The performances here aren’t terrible – you could argue they’re in fact quite brave – but they’re a little stilted, presumably through inexperience (Muyock and Kristin were not actors prior to Love). Nobody is as terrible as Paz de la Huerta was in Enter The Void, say, but they don’t encourage immersion, especially as Noé decorates the film with so many of his own flourishes.
Visually, the film is almost always impeccable. Noé may have toned down his theatrics, but he still knows how to make a frame look gorgeous, even if his preferred palette often remains in the spectrum of lurid reds, gammy oranges and deep blacks. When he does depict sex, it is often an immaculate, idealised version thereof, sensuously lit. Either that or, at another extreme, it’s a dingy, disreputable act. This is another of his films to feature a protracted excursion to an underground sex club, and another which gives the impression that such places are angular dungeons that don’t seem erotic in the slightest.
Indeed, toward the end scenes like this or Elektra and Murphy’s failed attempt to embark on a threesome with a transsexual feel like lengthy interruptions. I wanted to spend more time with the characters connecting in other ways, making the preoccupation with their sex lives feel obsessive and a little overcooked. Against the odds, Noe’s plan for me to get involved was working, but still the ingredients were out of balance.

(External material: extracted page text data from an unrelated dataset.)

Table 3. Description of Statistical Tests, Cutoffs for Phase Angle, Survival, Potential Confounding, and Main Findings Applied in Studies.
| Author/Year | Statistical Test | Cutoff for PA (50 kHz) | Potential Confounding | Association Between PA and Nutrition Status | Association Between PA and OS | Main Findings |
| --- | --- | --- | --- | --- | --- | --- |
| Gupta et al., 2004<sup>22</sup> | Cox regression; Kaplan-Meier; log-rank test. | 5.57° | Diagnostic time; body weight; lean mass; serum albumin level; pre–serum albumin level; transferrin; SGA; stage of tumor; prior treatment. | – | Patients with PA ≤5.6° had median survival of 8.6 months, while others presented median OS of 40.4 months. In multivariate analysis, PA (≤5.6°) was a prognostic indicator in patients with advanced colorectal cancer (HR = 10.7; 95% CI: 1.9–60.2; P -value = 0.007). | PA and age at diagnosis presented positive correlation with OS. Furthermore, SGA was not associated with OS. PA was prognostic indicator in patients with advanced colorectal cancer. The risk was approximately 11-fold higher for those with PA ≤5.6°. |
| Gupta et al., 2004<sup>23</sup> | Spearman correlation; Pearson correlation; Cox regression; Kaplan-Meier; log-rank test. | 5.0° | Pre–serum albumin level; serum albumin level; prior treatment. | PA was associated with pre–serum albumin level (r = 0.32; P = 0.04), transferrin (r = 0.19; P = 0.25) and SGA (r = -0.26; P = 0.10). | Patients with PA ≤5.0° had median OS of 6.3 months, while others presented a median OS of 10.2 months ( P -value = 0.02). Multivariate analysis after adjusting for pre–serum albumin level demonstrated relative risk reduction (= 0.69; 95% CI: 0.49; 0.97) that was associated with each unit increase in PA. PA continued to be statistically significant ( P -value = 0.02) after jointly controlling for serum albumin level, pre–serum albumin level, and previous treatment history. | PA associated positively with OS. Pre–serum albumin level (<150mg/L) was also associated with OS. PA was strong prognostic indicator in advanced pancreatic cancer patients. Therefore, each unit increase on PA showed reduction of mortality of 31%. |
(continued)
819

Perhaps the key to our dismissal or distrust of sex on-screen is that, where it’s perfectly acceptable to admit you’re disgusted or frightened by horrific acts depicted on film, it’s less acceptable to admit to being aroused by cinema. At its most effective, cinema changes the way we feel. Feeling turned on by a movie is largely considered embarrassing or, in some circles, even shameful. I didn’t feel ashamed or embarrassed watching Love, but I did feel curiously disengaged and at times listless. The film is not a failure, but neither is it the kind of cinematic landmark Noé evidently wishes to achieve. He should stop worrying about his legacy, which will sort itself out anyway. Irreversible alone already assures he will leave one. Love ultimately feels a little too clumsy, even if there’s great sincerity in what it’s attempting to achieve.